*** Opening TEXT ***

All of a sudden, I could feel that death was approaching me. The distance between him and me was getting lesser and lesser. Why should I keep pushing my body? Even if I don’t die now, what am I going to achieve? Am I really of any use now? Many such thoughts began to take over the mind. With all these thoughts constantly running in my mind, I sent a message to Aditya, “You have done a lot. I have anyways become useless now. There is nothing left for me to do now. Let me go!” Aditya must have been awake at home.
He was expecting that his dad was going to come back soon. My message shocked him. (I found out about this later.) But he still gathered all the courage and called me.
“What have you taught us so far? You have guided at least 20-22 kids like me so far. What will they think if they come to know that you gave up? Have you ever thought about this?”
I did not expect this kind of answer from Aditya. I read my message again. After reading the message, I realized that I was wrong. Have I lost consciousness? Is my morale weak? No, no. That shouldn’t happen!”
I recovered. The gap between death and me has always been very narrow. Even now it remains the same. He must be hiding somewhere around me. Who anyway has control over him? No one has won the race between old age and death. Who am I to win it?
It was morning again. My bed was in front of a window. There was a big tree outside. A crow came and sat on its branch. I was just looking there. The mind began to wander again. “This must be waiting for my death.” As soon as my wandering mind became a little stable, I could think of a poem. I typed it on my mobile right away. I fell asleep again. I was so tired even with just a bit of overthinking. A short nap cleared my mind. Now I was not going to die. I had already said hello to death in the morning. This was my second severe illness. I told myself now there won’t be anymore chances. I must be ready now. When he comes, I would say, “Hello, Mr. Death. Let go.” Whatever I have gathered so far, leave it all here and walk the path of the unknown. How would that path be? Well, no one has ever come back to tell this.
The daily conversations with Aditya continued.

*** Closing TEXT ***
*** Opening GIVEN INFORMATION ***

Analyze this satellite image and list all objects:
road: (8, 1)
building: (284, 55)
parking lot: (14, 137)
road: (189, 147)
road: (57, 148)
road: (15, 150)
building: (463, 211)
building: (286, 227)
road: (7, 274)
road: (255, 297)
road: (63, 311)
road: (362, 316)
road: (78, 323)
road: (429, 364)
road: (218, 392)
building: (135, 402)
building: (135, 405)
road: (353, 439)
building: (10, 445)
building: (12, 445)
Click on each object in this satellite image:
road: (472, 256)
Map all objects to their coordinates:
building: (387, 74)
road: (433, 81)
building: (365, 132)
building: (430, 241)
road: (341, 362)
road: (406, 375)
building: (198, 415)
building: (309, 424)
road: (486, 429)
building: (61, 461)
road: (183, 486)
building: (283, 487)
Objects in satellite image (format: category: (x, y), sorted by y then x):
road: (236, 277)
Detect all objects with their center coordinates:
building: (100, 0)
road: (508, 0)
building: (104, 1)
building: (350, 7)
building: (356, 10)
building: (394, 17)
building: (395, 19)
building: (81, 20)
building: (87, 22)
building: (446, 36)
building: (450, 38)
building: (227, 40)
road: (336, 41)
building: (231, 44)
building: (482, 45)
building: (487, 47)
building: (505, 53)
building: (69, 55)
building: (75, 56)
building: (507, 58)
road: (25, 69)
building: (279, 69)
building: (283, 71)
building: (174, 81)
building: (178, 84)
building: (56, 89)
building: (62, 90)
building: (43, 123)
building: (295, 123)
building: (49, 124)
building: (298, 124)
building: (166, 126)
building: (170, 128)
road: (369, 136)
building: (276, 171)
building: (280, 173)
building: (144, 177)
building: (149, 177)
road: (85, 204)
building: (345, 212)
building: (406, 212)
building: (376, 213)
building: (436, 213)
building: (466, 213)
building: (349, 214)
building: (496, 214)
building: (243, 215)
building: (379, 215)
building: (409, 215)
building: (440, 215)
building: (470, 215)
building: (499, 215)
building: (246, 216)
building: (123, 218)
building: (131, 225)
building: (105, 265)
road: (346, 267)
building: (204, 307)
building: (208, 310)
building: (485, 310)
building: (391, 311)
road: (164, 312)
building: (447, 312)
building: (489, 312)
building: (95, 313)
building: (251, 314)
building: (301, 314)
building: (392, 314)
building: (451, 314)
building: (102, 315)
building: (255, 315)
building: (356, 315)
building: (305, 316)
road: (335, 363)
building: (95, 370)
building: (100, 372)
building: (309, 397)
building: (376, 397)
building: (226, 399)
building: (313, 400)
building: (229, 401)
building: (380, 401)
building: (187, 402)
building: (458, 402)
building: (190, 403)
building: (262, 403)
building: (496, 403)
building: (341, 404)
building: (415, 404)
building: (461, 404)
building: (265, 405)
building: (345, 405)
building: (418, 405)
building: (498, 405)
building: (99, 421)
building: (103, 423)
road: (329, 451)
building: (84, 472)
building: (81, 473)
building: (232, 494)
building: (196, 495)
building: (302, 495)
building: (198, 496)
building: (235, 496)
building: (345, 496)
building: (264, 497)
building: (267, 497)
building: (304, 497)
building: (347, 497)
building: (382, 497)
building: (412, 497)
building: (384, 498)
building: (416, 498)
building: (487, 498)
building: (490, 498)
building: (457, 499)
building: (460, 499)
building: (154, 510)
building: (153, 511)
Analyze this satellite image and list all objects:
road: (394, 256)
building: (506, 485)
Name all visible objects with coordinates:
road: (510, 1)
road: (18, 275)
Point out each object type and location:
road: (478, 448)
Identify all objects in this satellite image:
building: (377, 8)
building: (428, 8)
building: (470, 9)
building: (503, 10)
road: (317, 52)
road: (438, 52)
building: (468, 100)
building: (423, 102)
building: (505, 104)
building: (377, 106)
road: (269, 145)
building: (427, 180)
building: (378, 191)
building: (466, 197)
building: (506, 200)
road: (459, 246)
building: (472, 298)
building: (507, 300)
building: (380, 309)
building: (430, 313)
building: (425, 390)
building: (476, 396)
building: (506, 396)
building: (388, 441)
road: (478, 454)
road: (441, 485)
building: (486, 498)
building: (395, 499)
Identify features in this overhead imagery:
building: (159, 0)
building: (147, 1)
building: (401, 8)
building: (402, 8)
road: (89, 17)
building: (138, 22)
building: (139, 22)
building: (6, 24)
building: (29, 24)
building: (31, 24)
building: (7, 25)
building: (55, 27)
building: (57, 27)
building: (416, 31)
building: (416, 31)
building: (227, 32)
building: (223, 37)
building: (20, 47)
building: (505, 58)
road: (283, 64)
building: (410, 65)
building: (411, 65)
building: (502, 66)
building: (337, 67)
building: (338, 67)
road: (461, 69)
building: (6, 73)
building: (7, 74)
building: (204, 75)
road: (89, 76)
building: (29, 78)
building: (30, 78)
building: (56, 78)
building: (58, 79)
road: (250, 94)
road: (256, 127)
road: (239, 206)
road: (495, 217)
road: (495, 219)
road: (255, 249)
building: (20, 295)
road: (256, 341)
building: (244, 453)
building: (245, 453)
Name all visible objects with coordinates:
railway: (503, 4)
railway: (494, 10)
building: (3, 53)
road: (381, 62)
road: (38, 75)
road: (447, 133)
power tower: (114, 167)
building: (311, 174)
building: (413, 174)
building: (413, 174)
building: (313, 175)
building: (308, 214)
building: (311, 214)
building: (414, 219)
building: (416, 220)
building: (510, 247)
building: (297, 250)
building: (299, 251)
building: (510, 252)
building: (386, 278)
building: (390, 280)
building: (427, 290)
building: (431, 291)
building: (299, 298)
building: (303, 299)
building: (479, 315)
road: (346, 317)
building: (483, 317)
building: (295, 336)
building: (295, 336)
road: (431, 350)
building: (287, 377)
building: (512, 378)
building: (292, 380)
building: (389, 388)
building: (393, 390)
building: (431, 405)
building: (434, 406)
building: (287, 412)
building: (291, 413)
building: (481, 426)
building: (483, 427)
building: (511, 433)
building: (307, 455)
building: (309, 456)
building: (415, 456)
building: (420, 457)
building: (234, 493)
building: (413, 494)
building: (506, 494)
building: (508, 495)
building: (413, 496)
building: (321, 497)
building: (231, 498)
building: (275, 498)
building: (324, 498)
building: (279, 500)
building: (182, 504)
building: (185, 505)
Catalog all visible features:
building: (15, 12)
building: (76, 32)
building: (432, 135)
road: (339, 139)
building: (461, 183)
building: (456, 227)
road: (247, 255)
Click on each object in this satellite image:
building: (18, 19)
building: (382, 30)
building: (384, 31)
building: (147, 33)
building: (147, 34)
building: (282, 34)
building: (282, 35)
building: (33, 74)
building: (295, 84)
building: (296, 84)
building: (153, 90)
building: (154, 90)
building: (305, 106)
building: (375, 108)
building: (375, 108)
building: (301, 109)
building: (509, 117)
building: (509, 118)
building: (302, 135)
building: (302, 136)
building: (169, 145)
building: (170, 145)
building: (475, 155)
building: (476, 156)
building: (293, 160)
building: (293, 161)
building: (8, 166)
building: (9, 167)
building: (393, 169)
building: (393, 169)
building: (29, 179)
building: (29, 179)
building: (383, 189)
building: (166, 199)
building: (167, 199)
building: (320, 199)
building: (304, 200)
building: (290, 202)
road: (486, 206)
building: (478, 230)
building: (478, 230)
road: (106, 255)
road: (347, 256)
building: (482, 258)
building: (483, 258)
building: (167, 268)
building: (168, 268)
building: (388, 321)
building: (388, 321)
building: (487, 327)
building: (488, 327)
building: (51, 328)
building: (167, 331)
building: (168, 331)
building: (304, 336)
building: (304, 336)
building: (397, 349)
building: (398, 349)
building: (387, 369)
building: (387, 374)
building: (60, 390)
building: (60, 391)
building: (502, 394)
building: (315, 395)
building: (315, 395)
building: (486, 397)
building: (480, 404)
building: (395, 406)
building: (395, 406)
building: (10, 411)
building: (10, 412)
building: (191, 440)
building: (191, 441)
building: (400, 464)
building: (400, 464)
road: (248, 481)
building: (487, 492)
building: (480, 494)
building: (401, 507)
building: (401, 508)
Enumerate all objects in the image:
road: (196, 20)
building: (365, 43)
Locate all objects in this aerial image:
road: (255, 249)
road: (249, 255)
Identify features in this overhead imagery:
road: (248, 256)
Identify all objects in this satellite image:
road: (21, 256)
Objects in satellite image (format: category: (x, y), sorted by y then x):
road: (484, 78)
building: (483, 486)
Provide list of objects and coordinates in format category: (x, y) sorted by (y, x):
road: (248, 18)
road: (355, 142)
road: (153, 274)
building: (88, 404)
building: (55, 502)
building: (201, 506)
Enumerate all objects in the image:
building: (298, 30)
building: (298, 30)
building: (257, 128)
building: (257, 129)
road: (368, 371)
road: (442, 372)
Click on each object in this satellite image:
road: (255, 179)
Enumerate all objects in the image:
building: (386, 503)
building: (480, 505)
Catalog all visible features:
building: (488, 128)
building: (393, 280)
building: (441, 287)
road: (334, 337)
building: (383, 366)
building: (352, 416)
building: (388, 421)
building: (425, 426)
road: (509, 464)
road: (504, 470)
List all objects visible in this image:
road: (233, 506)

*** Closing GIVEN INFORMATION ***

◆ **ACTIVITIES**:
[A] Answer these questions from the passage about facing death, one line each:
(i) How many kids does Aditya say the narrator has guided so far?
(ii) What stood outside the window in front of the narrator's bed?
(iii) What did the narrator type on the mobile after the mind became a little stable?
[B] Pick up the passage about facing death after its last sentence and continue it.
The listing has no connection to the passage about facing death.

◆ **TASK-BY-TASK ANSWERS**:
[A]
(i) At least 20-22 kids.
(ii) A big tree.
(iii) A poem.

[B]
During the last five-six days, they shifted me to the general ward. It was a different world. Patients were talking to each other. We all used to be so hungry. We would get ready even before tea and breakfast. We started to put / remove the oxygen mask whenever we wanted. We started walking towards the toilet on our own. We would get tired but it was a welcome step for us. This was our great achievement. At night we were instructed to sleep with oxygen masks on. They just wanted to make sure nothing goes wrong.
In Covid, your mental and physical strength gets tested to its limit. You get completely exhausted. If you have a simple motto of ‘Eat whatever comes in front of you and keep drinking warm water.’ half the battle is won.
During these 19-20 days at the hospital, I removed the thought of ‘bathing’ from my mind. It was just not possible. The body did not have that much strength. (When I came home, I took long showers for 2-3 days. But I used to break into sweat while drying myself with the towel. I had become so weak.)
I used to think about when I will be released from this place? But I had decided not to leave until my doctor said, “You can go home.” I was sure that I had won this battle. Other patients used to get worried about the hospital bill. I was fortunate enough to not think about that. I used to interact with my son once or twice a day. He was my source of energy.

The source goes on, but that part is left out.